## Excerto fornecido:

Uma coisa é dizer que esses matos são fases iniciais de evolução da vegetação que conduzirá à laurissilva, se eliminarmos o fogo e herbivoria do sistema, assumindo que o valor de conservação está na laurissilva (e não discuto aqui o facto das tentativas de supressão do fogo, de maneira geral, se traduzirem por alterações do padrão de fogo, de frequente, em mosaico e pouco intenso para menos frequente, mais contínuo e mais intenso), outra coisa é assumir que o valor de conservação afinal está também nos matos, pressupondo que o fogo prejudica as espécies que há 500 anos convivem com fogo e herbivoria.
Outra ressalva, não estou a discutir a questão das invasoras, que é uma questão bastante mais consensual, embora de resolução difícil, sobretudo partindo do pressuposto de que não existe, que eu saiba, nenhum exemplo de sucesso de políticas de supressão do fogo em áreas extensas.
“De acordo com o botânico da Universidade da Madeira, há ainda outro problema associado a este incêndio: “As plantas das ilhas não estão adaptadas ao fogo. O fogo promove as espécies exóticas. Numa ilha, o fogo só promove as espécies que introduzimos e que são adaptadas ao fogo.””.
Esta argumentação é emocionalmente muito forte, tem uma base técnica razoável (as plantas das ilhas não estão adaptadas ao fogo, matéria que não sei discutir), mas tem um problema: há 500 anos que a ilha foi colonizada com fogo e gado, e as espécies menos aptas a essas novas condições extinguiram-se, com certeza, logo que essas novas condições começaram a operar.
As espécies que hoje subsistem, convivem há 500 anos com as novas condições, não havendo nenhuma razão para supor que hoje existe mais fogo e gado que em meados do século XX (ver fotografia inicial do post).
Pode haver um padrão diferente de fogo, como acontece no continente, porque o abandono permite uma maior acumulação de combustível e isso ter um efeito mais negativo sobre a conservação dessas espécies mas, se assim for, a gestão de combustíveis é a questão chave que, a não ser feita, acentua essas alterações do padrão de fogo.

## Tarefa A:
No excerto sobre o fogo e a vegetação da ilha, quais são as frases que o botânico da Universidade da Madeira diz na citação? Escreve cada uma delas.
## Tarefa B:
Repete a parte do excerto entre "As espécies que hoje" e "inicial do post).", inclusive.

## Dados do exercício:
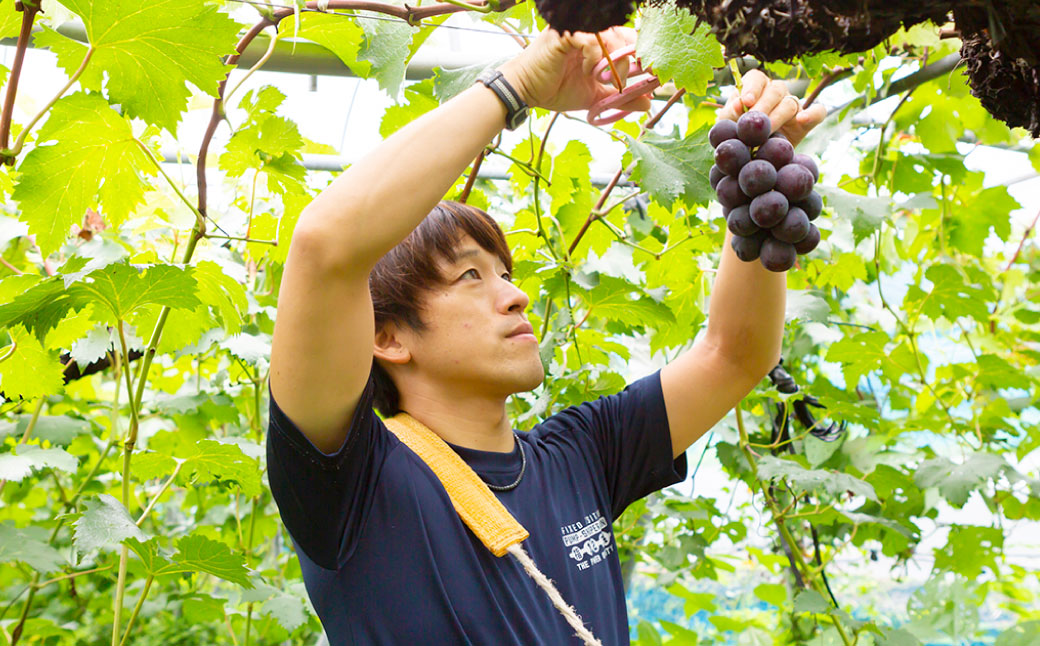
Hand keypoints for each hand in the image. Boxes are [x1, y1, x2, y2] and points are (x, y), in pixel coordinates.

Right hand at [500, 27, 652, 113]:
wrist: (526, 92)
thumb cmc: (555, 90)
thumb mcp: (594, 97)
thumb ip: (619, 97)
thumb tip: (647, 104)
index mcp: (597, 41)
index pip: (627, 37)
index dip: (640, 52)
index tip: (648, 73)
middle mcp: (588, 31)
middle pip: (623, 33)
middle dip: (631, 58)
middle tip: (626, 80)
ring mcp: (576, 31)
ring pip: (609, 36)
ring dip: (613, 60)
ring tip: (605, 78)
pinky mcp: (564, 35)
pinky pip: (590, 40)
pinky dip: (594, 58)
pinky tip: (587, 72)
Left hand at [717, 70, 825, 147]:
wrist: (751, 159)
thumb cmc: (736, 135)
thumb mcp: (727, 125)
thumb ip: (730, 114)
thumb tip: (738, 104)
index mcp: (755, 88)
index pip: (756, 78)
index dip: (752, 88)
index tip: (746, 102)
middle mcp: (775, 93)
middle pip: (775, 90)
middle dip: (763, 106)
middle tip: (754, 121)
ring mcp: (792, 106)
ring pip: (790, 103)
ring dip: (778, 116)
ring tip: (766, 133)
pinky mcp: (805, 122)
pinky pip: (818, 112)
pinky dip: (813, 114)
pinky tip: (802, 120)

--

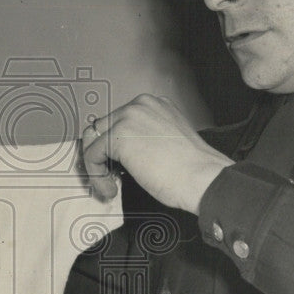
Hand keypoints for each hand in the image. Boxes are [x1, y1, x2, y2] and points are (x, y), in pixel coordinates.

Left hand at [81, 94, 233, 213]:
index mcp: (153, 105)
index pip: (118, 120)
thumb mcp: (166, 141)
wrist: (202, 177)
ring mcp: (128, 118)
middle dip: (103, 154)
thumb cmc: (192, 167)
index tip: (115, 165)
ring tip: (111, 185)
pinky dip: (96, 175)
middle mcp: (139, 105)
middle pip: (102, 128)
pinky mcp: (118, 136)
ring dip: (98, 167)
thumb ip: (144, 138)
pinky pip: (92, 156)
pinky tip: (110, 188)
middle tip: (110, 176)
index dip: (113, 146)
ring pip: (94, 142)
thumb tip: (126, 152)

## Resposta A:
As plantas das ilhas não estão adaptadas ao fogo.
O fogo promove as espécies exóticas.
Numa ilha, o fogo só promove as espécies que introduzimos e que são adaptadas ao fogo.

## Resposta B:
As espécies que hoje subsistem, convivem há 500 anos com as novas condições, não havendo nenhuma razão para supor que hoje existe mais fogo e gado que em meados do século XX (ver fotografia inicial do post).